The client side is very tolerant. It says okay, I don't care about you dropping some of my requests, just process the latest one. What pattern should be applied in this situation?
Timeline ('<' denotes the server is processing the latest requests):
client: 1 -- 2 -- 3 -- 4 -- 5 -- 6 -- 7 -- 8 -- 9 -- 10
server: <<<<<<<<<< 1 <<<<<<< 3 <<<<<<<<<<<< 5 <<<<<<< (processing 8)
You probably want something like PUB/SUB with a low high water mark client to server, something like PUSH/PULL server to client, and something (like a GUID or serial number) in your requests that will be added to responses so that the client can work out what request a return from the server pertains to.
The PUB/SUB is useful because it will drop messages in the PUBlisher if there are no SUBscribers. Having a the high water mark set to a low value (1) means that it won't stash a load of old messages until the server can absorb them. The PUSH/PULL for replies from the server to the client won't drop anything, so the replies will certainly get through.

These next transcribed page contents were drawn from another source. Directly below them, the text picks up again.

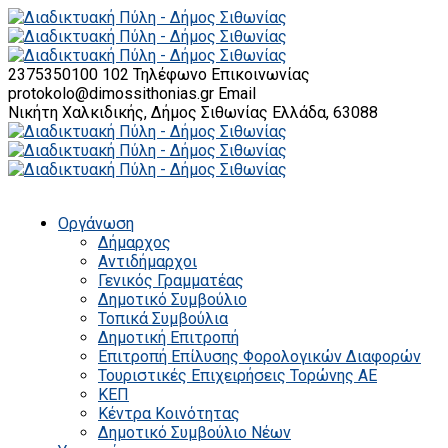
2375350100 102
Τηλέφωνο Επικοινωνίας
protokolo@dimossithonias.gr
Email
Νικήτη Χαλκιδικής, Δήμος Σιθωνίας
Ελλάδα, 63088
Οργάνωση
Δήμαρχος
Αντιδήμαρχοι
Γενικός Γραμματέας
Δημοτικό Συμβούλιο
Τοπικά Συμβούλια
Δημοτική Επιτροπή
Επιτροπή Επίλυσης Φορολογικών Διαφορών
Τουριστικές Επιχειρήσεις Τορώνης ΑΕ
ΚΕΠ
Κέντρα Κοινότητας
Δημοτικό Συμβούλιο Νέων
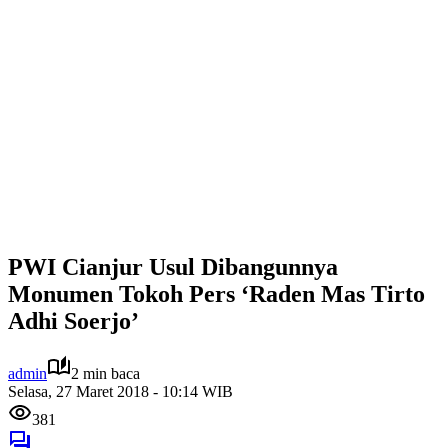
PWI Cianjur Usul Dibangunnya
Monumen Tokoh Pers ‘Raden Mas Tirto
Adhi Soerjo’
admin
2 min baca
Selasa, 27 Maret 2018 - 10:14 WIB
381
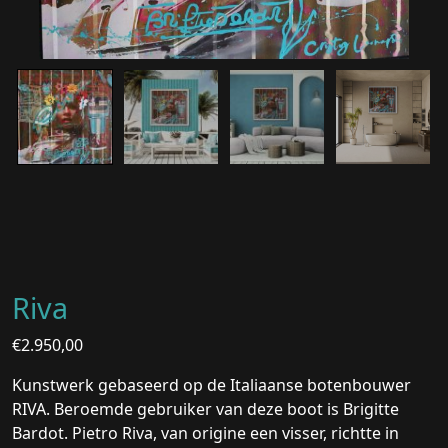
Riva
€
2.950,00
Kunstwerk gebaseerd op de Italiaanse botenbouwer
RIVA. Beroemde gebruiker van deze boot is Brigitte
Bardot. Pietro Riva, van origine een visser, richtte in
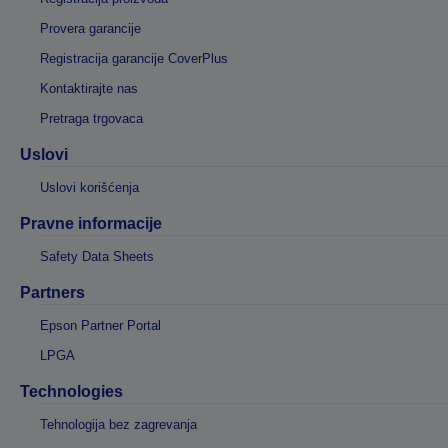
Provera garancije
Registracija garancije CoverPlus
Kontaktirajte nas
Pretraga trgovaca
Uslovi
Uslovi korišćenja
Pravne informacije
Safety Data Sheets
Partners
Epson Partner Portal
LPGA
Technologies
Tehnologija bez zagrevanja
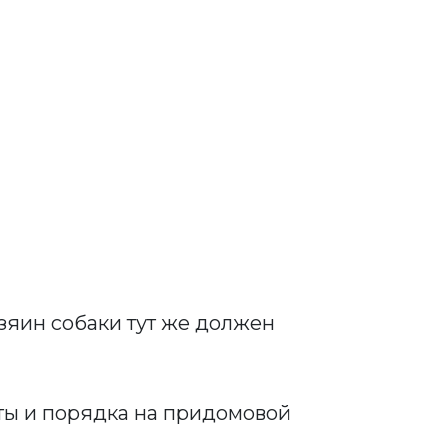
зяин собаки тут же должен
оты и порядка на придомовой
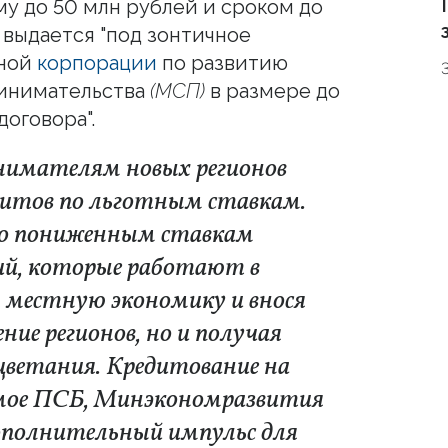
му до 50 млн рублей и сроком до
 выдается "под зонтичное
ьной
корпорации
по развитию
ринимательства
(МСП)
в размере до
оговора".
нимателям новых регионов
едитов по льготным ставкам.
по пониженным ставкам
ий, которые работают в
 местную экономику и внося
ение регионов, но и получая
цветания. Кредитование на
емое ПСБ, Минэкономразвития
ополнительный импульс для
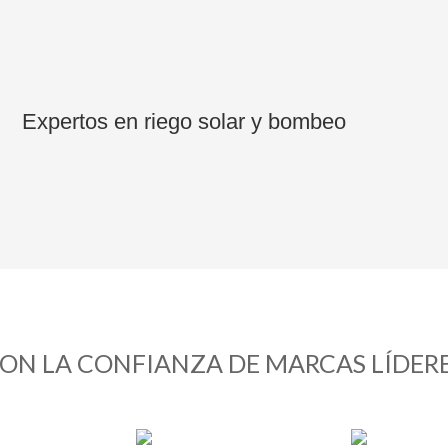
Expertos en riego solar y bombeo
ON LA CONFIANZA DE MARCAS LÍDER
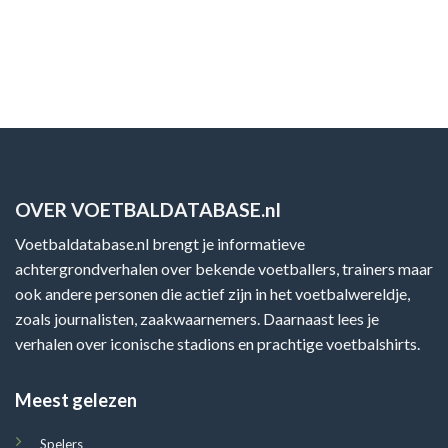
OVER VOETBALDATABASE.nl
Voetbaldatabase.nl brengt je informatieve
achtergrondverhalen over bekende voetballers, trainers maar
ook andere personen die actief zijn in het voetbalwereldje,
zoals journalisten, zaakwaarnemers. Daarnaast lees je
verhalen over iconische stadions en prachtige voetbalshirts.
Meest gelezen
Spelers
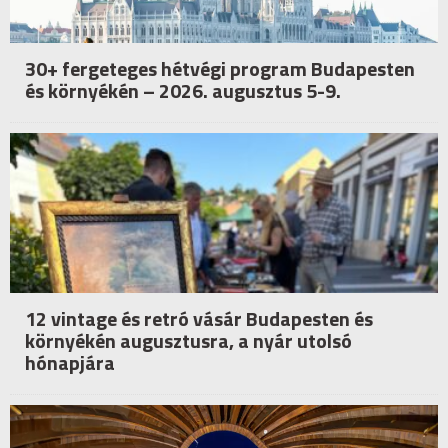
30+ fergeteges hétvégi program Budapesten
és környékén – 2026. augusztus 5-9.
12 vintage és retró vásár Budapesten és
környékén augusztusra, a nyár utolsó
hónapjára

This way the server can take it's own sweet time receiving requests on its SUB socket, and get a reply back on the PUSH socket.
Note that we're not really using the PUB/SUB or PUSH/PULL patterns here - we're just using them for point-to-point connections with differing policies on what to do if things start bottling up. PUB/SUB drops messages, PUSH/PULL does not.
That may be what you're looking for!